Some people find snow storms scary. It's a white out, can't see anything.
Like a blank page.
Like starting over.
Jones notes that routinely we warn students against the indiscretions that social media can make a permanent record of: don't post photos of you in the maid costume chugging everclear, don't break up in status updates, don't announce where you are. Come to think of it, just don't.
Should we who teach the young suggest right there in front of the whole class what is already pretty flipping obvious: that social media is fun? Can open up entirely new ways of finding and engaging like minds? Is a great way to find tasty vittles in the wee hours of the AM? Can make you smarter?
In a cogent comment on John's article, Daria Ng observes:
Educators need to complicate the dichotomy of formal and informal writing, and instead, build up students' writer identities.
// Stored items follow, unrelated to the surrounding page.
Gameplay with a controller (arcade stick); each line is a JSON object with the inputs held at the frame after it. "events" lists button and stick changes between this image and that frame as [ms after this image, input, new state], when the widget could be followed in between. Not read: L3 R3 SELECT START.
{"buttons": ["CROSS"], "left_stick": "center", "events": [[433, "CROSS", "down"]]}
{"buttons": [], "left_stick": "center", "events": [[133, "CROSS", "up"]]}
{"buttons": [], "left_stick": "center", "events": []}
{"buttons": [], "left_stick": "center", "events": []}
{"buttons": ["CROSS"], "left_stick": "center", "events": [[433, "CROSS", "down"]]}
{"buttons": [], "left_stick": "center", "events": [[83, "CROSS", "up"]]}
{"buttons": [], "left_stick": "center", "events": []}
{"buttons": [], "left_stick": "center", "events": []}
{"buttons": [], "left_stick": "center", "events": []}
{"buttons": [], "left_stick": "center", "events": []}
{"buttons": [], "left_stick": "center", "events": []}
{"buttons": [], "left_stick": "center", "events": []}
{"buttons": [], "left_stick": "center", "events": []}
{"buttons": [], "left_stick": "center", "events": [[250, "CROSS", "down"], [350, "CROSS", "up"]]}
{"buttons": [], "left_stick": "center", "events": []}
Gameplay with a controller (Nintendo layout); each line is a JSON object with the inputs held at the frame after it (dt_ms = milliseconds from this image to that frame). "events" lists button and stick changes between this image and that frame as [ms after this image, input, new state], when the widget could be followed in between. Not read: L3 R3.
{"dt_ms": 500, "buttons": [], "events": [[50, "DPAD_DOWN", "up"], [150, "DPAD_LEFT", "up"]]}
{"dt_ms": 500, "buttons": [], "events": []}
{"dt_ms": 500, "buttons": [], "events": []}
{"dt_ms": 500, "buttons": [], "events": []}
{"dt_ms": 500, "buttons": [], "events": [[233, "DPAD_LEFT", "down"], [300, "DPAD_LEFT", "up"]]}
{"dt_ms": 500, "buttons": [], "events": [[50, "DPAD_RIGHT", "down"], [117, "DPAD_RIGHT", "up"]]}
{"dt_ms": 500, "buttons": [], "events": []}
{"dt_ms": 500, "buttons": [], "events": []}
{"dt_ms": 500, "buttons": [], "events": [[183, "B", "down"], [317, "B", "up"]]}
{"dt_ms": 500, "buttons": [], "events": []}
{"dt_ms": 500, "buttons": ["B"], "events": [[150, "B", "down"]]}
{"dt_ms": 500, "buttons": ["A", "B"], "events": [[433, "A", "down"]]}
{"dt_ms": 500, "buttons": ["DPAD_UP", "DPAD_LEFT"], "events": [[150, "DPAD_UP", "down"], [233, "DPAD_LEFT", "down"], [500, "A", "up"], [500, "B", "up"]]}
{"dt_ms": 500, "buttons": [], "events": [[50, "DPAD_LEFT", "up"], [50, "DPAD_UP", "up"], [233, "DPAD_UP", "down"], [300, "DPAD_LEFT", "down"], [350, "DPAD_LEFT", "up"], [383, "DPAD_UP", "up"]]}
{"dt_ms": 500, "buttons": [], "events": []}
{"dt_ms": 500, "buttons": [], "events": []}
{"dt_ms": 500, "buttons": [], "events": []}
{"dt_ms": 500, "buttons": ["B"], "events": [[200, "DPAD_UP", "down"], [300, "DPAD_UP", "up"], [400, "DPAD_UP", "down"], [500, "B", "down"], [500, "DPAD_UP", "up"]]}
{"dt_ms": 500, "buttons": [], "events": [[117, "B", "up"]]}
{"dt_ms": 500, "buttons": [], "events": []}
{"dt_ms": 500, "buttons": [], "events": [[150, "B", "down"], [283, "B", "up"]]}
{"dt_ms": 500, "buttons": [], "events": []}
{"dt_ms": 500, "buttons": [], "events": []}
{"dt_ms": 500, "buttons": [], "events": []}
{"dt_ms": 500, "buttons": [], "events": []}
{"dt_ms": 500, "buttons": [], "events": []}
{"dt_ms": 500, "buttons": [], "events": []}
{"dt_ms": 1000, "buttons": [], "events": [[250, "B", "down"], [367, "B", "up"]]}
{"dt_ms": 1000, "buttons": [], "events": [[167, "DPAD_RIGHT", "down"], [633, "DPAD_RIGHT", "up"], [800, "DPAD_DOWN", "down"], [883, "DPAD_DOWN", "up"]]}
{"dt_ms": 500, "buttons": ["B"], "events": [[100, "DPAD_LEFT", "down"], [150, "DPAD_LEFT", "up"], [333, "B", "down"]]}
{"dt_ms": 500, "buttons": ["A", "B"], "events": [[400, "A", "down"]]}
If students are able to identify themselves as legitimate writers/authors from the beginning and carry these identities with them across multiple styles and modes, then perhaps the idea of expressing themselves through writing will not be something they feel necessary to hide. In order to do this, students will have to engage deeply in the writing process as well as reflective learning, so that they are constantly evaluating themselves as writers and can see all the different mediums through which their voices emerge.
I'm especially struck by the portability of identity Ng extols: the idea that learning can travel into the classroom, grow and become something else, and travel out again into the world. Like several times a day. And at the semester's end, too.
Isn't this such a better idea than locking that growth, those new and evolving writer identities, behind CMS like Blackboard where it will moulder away, untouched by another mind that could actually use the ideas contained therein?
Informal learning = lifeblood to writers.